* [Data to examine]:

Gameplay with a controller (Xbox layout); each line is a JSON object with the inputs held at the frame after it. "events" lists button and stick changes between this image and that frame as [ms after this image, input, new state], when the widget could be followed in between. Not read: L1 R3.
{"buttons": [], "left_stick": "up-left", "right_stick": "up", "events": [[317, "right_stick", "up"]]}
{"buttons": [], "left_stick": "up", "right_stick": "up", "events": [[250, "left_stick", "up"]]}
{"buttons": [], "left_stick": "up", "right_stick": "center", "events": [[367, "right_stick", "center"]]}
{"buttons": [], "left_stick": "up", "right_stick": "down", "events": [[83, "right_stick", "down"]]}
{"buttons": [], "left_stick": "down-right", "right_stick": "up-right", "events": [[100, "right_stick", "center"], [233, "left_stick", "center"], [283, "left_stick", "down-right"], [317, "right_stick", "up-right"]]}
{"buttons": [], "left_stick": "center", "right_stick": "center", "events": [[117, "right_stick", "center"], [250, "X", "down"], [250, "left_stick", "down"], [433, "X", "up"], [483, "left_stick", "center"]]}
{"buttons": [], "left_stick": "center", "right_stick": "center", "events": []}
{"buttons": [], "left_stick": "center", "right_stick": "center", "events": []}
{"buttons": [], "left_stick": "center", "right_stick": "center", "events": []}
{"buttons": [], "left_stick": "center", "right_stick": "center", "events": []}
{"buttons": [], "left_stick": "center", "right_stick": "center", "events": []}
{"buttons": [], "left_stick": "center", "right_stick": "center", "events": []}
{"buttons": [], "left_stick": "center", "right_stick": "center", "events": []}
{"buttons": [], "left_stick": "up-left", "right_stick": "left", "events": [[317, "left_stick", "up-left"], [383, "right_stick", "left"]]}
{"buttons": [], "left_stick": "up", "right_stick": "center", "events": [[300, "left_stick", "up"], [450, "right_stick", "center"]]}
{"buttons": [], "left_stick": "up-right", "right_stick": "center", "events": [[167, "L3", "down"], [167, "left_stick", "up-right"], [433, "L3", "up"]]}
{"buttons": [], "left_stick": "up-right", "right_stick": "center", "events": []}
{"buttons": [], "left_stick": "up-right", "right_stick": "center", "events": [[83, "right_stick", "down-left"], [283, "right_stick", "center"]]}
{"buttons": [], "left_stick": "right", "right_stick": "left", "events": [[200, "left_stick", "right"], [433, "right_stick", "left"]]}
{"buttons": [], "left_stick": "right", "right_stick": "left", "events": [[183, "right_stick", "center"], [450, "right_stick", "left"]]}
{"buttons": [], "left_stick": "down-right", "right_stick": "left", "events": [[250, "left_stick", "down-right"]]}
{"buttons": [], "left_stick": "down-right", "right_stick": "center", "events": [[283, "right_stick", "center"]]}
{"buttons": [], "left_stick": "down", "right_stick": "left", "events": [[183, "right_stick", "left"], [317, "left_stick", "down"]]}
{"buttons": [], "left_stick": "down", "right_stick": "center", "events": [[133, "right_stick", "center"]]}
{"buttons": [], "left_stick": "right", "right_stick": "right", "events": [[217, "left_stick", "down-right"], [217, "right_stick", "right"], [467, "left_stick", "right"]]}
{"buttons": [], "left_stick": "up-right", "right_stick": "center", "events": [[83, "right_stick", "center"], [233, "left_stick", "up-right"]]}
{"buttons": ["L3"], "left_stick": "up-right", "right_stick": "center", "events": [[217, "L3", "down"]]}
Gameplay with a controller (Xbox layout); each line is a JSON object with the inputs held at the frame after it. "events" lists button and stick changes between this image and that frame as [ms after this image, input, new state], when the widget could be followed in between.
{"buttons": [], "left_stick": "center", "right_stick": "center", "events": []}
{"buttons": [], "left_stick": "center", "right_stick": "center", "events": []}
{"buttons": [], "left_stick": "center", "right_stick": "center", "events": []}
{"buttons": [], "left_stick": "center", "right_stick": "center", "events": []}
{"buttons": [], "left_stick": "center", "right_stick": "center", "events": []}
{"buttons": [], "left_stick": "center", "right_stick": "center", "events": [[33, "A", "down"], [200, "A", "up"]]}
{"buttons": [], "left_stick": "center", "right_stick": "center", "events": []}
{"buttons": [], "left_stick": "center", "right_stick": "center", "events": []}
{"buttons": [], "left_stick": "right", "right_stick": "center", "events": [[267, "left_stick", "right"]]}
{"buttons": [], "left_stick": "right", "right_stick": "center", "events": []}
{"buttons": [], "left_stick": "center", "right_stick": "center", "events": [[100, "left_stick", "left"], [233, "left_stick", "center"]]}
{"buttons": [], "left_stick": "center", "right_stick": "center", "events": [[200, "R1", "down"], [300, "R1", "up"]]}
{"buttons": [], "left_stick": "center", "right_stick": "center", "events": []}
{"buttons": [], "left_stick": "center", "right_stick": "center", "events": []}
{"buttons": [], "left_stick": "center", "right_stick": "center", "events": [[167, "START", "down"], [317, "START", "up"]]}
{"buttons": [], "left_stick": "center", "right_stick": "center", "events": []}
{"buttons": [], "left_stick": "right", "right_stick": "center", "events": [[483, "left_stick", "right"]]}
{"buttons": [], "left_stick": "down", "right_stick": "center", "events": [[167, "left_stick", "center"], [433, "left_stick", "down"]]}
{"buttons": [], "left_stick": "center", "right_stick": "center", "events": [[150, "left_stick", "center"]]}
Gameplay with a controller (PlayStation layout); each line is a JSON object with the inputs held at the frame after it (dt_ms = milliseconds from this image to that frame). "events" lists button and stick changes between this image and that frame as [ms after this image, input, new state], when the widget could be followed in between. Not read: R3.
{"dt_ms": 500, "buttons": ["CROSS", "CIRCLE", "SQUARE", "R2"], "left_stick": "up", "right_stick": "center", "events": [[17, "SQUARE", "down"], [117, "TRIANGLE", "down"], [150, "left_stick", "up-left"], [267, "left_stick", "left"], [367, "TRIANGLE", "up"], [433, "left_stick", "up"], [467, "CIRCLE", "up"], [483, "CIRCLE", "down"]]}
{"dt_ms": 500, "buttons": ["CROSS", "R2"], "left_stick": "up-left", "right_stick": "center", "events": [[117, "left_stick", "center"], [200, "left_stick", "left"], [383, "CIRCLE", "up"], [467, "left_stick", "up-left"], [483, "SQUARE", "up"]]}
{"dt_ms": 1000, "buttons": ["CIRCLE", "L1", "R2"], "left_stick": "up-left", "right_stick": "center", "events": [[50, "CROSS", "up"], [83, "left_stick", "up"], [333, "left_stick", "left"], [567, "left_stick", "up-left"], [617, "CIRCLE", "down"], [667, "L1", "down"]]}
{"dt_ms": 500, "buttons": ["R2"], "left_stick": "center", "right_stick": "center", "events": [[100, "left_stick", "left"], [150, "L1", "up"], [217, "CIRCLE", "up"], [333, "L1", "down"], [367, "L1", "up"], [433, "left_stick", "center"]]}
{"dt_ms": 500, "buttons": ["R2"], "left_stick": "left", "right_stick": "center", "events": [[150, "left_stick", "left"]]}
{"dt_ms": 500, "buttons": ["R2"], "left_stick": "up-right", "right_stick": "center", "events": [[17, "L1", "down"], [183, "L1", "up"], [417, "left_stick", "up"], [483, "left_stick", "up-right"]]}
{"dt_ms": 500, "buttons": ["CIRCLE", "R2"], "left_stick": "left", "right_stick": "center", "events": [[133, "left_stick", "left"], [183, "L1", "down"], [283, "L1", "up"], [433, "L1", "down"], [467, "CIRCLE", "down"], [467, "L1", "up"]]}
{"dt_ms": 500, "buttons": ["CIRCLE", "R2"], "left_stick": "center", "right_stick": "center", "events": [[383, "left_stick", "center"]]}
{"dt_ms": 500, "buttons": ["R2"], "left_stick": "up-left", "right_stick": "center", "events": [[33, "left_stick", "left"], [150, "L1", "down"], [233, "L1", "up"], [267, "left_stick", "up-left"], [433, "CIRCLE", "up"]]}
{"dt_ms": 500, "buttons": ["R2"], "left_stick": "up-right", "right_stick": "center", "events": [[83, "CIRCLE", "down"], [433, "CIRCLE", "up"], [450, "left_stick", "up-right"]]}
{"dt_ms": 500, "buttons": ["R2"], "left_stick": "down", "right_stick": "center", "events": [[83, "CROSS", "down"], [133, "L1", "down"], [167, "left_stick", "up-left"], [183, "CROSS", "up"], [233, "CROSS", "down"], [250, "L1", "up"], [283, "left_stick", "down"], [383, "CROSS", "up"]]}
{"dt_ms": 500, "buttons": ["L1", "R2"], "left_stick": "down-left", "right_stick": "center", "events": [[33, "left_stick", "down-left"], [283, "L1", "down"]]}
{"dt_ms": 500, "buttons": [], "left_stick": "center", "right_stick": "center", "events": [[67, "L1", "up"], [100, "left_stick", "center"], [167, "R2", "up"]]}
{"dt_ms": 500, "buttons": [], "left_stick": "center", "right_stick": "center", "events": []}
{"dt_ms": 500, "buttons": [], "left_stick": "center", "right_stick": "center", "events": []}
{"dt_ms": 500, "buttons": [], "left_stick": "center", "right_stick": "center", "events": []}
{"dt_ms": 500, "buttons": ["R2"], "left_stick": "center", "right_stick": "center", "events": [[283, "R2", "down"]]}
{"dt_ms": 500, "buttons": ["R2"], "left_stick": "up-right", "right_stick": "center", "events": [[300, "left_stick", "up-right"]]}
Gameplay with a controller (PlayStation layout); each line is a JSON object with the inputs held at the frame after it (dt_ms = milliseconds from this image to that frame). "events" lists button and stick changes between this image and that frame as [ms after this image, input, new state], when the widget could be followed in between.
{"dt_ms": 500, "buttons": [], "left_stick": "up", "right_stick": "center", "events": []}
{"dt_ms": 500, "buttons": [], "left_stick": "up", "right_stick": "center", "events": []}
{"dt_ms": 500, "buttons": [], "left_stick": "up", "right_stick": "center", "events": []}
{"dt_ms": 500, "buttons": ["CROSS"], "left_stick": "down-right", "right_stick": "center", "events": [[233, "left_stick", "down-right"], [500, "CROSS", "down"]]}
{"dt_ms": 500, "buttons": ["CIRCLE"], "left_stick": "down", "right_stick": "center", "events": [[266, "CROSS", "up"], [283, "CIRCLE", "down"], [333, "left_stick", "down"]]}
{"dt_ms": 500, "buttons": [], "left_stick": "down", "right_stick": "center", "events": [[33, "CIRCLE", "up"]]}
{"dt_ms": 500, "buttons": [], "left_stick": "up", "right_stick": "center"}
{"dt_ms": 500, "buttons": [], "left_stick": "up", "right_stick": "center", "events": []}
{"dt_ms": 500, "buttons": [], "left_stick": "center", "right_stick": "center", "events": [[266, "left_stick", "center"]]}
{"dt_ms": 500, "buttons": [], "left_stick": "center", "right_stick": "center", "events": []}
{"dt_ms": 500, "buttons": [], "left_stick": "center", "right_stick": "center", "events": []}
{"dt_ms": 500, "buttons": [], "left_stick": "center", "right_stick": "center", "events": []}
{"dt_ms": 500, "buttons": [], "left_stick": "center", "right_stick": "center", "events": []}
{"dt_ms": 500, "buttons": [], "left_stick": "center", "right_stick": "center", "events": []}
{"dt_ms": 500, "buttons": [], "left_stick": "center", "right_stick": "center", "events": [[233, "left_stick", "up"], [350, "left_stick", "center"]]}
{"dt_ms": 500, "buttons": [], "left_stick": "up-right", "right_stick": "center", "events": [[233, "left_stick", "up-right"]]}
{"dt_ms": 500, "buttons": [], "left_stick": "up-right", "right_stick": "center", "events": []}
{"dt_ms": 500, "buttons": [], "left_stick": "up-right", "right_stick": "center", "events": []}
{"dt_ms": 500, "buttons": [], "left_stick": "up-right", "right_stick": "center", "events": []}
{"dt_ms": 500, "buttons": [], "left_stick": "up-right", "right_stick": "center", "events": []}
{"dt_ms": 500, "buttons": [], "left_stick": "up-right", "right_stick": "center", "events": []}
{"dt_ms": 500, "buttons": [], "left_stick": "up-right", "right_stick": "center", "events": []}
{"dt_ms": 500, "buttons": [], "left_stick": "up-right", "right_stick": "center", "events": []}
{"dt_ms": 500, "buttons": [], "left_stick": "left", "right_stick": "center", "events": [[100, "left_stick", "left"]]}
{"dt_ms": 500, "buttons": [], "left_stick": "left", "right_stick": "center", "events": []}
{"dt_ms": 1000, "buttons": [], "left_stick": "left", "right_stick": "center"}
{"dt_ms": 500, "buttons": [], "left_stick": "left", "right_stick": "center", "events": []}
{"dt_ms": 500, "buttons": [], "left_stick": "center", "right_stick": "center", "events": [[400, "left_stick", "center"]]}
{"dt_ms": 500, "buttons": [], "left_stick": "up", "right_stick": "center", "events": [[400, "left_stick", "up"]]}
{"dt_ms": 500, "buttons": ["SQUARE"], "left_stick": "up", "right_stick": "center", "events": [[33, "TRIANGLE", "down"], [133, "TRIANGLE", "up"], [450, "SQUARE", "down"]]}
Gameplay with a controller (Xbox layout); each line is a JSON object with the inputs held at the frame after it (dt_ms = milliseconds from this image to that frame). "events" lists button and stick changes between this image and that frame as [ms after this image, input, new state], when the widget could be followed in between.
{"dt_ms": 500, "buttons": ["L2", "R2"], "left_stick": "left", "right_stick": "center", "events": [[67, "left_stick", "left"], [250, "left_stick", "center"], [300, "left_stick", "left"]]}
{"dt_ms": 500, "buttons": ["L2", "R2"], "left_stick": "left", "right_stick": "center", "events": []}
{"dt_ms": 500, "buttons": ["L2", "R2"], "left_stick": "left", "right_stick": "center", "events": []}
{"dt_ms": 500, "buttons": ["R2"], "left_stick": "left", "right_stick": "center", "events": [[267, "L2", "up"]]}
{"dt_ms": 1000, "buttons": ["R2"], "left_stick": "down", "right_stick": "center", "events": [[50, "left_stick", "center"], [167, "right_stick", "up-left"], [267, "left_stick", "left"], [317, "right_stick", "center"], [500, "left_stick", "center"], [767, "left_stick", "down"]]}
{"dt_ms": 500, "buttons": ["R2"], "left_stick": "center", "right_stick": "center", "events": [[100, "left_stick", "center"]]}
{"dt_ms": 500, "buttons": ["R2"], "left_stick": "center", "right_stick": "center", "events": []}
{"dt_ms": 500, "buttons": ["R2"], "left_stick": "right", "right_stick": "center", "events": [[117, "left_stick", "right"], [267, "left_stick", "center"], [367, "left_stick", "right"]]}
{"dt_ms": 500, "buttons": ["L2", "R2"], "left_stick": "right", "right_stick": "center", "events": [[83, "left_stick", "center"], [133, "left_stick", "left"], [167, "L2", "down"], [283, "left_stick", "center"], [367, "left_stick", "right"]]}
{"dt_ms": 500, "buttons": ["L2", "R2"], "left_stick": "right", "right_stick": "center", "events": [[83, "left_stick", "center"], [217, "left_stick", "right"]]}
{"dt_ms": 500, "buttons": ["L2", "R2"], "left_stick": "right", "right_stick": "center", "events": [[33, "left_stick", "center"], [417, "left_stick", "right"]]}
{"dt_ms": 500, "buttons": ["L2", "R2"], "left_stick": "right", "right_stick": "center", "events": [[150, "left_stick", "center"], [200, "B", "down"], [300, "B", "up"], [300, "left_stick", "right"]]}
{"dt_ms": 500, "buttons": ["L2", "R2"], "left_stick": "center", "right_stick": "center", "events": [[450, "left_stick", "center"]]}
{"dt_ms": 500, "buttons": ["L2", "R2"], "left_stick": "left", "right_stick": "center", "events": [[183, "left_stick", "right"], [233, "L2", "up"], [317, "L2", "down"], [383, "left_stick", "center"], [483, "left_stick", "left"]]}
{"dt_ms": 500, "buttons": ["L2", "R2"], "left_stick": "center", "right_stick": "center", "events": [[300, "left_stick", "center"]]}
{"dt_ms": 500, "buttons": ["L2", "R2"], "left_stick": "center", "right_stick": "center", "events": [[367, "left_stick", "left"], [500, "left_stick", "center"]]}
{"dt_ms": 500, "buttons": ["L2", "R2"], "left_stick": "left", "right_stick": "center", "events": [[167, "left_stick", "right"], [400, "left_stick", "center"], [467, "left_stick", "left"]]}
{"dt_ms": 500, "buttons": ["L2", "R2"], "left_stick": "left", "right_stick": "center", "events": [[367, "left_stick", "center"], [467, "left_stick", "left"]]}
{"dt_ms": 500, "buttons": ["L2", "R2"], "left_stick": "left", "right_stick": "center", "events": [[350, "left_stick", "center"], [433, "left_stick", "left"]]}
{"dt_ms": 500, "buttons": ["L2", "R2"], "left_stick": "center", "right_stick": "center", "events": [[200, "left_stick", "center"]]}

* [What you are asked to do]:
Which lines in the material contain the word "read"? Pull each of them out.

* [Exercise output]:
Gameplay with a controller (Xbox layout); each line is a JSON object with the inputs held at the frame after it. "events" lists button and stick changes between this image and that frame as [ms after this image, input, new state], when the widget could be followed in between. Not read: L1 R3.
Gameplay with a controller (PlayStation layout); each line is a JSON object with the inputs held at the frame after it (dt_ms = milliseconds from this image to that frame). "events" lists button and stick changes between this image and that frame as [ms after this image, input, new state], when the widget could be followed in between. Not read: R3.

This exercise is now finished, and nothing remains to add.